## Request
Show, copied in full, every line in the rows below that contains the string "part".
-- Start of Supplied data --
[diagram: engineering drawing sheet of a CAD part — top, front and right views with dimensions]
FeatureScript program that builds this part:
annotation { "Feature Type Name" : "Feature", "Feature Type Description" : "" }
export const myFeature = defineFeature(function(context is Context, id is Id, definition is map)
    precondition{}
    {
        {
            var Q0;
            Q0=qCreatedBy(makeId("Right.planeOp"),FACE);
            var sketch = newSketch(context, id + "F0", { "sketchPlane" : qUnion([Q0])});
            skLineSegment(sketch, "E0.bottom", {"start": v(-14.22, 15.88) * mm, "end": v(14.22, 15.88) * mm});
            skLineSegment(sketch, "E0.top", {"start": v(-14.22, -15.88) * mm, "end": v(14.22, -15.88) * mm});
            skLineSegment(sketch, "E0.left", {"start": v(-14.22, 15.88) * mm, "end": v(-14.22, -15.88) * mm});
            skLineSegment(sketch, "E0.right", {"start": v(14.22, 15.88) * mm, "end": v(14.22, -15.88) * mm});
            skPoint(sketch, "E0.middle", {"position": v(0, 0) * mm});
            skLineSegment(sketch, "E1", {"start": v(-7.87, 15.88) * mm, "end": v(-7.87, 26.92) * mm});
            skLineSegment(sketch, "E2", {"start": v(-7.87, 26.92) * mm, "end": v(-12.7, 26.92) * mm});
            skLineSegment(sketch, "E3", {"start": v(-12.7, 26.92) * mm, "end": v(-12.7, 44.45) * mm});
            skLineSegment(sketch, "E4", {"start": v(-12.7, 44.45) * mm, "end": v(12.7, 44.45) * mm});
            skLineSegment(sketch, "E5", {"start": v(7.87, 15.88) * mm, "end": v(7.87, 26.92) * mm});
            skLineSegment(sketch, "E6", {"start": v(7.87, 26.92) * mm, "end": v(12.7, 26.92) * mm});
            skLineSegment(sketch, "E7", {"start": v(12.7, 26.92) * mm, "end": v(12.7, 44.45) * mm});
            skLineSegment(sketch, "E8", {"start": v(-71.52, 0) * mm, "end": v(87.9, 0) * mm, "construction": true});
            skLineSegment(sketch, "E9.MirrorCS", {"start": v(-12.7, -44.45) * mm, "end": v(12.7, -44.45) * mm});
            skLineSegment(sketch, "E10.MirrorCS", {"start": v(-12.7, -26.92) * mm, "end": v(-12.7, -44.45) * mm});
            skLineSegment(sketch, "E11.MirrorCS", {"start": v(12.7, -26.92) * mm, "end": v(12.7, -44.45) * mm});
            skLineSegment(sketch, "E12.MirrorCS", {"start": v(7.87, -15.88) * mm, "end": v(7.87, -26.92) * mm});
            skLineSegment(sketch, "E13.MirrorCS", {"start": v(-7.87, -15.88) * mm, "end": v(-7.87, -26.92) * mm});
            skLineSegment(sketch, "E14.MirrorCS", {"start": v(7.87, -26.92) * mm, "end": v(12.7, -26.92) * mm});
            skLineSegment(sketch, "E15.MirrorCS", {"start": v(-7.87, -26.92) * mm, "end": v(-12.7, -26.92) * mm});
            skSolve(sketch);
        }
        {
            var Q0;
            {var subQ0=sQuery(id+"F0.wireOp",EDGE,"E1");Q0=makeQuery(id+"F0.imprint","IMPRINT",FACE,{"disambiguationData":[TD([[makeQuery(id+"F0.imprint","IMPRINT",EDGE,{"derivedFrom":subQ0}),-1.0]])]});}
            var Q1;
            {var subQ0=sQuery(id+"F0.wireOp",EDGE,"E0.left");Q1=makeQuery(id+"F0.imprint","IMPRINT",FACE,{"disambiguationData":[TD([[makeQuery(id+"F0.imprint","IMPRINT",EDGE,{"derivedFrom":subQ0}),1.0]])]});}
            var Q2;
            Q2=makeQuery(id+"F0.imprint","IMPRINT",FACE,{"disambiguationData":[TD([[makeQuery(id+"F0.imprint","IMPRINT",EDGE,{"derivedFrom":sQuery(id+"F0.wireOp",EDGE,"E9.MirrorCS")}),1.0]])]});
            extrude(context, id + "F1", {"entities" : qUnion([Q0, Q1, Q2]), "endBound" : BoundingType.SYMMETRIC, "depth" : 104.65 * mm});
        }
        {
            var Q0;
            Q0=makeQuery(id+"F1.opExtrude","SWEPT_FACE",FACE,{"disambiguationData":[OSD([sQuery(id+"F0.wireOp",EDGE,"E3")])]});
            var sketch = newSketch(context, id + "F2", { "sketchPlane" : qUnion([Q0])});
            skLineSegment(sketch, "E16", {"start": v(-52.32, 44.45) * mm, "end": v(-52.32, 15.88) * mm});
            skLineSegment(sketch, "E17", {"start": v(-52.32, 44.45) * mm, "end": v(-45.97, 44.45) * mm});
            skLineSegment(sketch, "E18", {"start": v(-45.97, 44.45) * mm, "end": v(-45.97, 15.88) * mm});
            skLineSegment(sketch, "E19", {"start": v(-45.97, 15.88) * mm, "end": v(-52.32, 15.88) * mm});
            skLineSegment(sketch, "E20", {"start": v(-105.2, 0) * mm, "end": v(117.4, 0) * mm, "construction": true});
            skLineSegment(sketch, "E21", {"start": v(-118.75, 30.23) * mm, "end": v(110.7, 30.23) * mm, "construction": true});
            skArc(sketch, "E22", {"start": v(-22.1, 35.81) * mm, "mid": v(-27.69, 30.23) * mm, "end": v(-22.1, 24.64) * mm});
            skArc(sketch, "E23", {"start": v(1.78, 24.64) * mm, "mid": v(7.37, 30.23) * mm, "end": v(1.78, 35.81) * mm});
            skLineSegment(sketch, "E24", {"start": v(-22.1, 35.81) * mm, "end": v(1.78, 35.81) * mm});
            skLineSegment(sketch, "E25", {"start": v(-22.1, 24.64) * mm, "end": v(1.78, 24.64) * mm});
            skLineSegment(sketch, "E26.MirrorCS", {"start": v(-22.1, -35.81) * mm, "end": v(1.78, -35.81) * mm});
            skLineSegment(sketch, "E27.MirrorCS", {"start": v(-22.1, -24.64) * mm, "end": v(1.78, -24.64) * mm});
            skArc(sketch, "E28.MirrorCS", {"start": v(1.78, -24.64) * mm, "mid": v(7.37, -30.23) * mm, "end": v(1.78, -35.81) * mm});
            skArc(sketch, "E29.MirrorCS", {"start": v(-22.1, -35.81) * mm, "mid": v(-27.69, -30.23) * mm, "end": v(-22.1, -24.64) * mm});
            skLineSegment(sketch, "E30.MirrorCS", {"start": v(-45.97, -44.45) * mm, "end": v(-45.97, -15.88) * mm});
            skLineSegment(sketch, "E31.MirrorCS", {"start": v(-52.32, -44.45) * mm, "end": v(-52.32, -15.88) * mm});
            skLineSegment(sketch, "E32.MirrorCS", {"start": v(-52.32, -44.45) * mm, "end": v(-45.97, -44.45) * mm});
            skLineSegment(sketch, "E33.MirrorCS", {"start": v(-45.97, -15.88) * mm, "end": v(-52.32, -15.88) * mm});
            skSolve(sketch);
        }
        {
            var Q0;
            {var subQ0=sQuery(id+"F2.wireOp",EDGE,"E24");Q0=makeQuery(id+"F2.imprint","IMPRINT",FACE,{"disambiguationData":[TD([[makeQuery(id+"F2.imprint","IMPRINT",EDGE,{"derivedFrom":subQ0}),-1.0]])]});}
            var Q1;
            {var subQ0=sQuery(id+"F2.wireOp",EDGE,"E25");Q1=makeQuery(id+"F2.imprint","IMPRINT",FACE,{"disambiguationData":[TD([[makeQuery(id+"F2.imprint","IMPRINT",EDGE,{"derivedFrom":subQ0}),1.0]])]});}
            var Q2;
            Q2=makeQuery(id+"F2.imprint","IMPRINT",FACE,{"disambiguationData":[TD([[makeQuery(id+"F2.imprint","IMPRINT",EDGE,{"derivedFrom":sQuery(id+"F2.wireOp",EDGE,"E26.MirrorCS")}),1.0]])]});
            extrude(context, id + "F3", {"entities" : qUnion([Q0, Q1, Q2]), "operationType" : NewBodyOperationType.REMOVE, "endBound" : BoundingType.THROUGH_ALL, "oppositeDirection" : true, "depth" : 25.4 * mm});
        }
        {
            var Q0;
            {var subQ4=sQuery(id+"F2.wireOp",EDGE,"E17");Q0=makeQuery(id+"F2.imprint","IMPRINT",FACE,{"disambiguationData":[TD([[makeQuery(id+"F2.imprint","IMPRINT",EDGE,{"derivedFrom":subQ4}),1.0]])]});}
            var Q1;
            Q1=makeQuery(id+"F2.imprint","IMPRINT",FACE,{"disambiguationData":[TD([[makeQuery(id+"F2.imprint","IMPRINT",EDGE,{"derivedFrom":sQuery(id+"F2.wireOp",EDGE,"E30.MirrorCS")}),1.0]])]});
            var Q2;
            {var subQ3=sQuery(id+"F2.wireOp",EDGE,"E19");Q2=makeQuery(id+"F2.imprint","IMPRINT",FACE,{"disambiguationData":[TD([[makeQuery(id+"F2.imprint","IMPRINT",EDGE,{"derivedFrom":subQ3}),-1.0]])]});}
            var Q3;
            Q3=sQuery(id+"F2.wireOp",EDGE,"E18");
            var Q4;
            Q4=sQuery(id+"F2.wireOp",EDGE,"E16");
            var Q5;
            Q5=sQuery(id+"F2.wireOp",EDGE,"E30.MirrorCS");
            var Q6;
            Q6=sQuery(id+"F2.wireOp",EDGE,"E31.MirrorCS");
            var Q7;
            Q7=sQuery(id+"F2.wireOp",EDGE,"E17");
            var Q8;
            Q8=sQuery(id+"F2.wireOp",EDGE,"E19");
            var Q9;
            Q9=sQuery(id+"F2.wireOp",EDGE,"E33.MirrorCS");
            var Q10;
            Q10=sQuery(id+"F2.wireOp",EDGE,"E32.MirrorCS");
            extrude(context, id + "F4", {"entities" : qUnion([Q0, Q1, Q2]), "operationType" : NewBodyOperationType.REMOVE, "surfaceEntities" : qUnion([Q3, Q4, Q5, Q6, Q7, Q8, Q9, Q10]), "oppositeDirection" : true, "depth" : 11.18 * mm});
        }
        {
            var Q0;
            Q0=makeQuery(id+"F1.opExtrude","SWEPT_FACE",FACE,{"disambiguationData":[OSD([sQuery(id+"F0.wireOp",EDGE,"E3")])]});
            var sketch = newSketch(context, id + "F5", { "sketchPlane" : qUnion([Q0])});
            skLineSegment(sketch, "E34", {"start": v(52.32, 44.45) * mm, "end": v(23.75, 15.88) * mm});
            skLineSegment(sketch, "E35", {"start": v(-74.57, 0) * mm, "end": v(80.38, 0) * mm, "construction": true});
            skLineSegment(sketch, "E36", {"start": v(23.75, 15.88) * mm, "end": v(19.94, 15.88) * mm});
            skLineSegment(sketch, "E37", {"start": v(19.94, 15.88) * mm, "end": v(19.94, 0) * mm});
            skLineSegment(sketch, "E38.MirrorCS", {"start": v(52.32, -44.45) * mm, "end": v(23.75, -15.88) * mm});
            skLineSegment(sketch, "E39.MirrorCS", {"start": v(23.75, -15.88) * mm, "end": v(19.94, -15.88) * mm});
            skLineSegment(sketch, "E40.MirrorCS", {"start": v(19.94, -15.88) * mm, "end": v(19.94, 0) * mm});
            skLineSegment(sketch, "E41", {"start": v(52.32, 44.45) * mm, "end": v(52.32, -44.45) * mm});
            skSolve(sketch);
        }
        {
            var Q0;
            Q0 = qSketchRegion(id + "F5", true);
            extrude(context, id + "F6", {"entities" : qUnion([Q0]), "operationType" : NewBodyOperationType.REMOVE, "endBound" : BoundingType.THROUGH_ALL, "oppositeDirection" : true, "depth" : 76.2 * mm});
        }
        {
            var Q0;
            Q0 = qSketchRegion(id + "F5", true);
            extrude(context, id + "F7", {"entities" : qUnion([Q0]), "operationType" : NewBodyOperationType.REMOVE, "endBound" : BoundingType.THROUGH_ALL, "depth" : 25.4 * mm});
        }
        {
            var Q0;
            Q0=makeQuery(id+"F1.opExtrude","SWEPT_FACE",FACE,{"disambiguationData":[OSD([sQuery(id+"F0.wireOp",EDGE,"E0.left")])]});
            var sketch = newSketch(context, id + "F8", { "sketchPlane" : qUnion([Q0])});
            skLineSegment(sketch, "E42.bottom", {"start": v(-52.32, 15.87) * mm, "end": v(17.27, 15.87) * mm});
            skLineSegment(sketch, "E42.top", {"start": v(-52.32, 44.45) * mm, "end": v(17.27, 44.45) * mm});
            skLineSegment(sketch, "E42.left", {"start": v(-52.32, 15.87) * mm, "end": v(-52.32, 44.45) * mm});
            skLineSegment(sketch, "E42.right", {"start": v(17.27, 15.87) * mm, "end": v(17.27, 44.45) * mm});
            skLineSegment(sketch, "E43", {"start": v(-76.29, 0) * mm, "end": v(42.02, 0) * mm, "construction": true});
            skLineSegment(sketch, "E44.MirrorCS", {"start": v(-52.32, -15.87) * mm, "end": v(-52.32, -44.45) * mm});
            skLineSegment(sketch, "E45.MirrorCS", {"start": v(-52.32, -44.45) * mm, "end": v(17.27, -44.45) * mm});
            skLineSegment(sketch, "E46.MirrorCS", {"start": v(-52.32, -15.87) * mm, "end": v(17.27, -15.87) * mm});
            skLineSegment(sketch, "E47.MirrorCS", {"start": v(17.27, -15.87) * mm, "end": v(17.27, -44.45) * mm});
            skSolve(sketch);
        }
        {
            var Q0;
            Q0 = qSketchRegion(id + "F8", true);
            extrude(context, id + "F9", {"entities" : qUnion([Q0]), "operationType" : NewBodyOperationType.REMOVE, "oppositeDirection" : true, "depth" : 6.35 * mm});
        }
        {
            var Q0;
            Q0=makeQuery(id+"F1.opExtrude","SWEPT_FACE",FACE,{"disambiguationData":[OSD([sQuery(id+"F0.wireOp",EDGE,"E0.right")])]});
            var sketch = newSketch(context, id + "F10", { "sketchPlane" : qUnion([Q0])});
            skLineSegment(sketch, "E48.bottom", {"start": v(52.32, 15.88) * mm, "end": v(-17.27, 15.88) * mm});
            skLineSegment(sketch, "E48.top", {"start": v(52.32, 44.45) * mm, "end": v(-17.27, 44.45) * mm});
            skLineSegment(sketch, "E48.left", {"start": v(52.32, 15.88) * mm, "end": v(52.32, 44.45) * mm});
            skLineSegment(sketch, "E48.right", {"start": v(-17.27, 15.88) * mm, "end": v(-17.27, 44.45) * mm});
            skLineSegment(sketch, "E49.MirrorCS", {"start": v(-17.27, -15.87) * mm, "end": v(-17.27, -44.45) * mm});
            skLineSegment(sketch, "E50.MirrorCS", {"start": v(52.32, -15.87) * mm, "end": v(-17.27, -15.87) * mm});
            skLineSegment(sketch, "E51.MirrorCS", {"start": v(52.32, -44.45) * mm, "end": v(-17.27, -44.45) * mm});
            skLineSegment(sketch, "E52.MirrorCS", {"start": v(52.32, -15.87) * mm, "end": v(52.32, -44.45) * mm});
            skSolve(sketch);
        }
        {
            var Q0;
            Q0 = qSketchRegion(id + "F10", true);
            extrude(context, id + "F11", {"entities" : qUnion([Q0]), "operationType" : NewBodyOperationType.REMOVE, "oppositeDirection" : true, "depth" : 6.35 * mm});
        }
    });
-- End of Supplied data --
## Solution for this task
[diagram: engineering drawing sheet of a CAD part — top, front and right views with dimensions]
FeatureScript program that builds this part:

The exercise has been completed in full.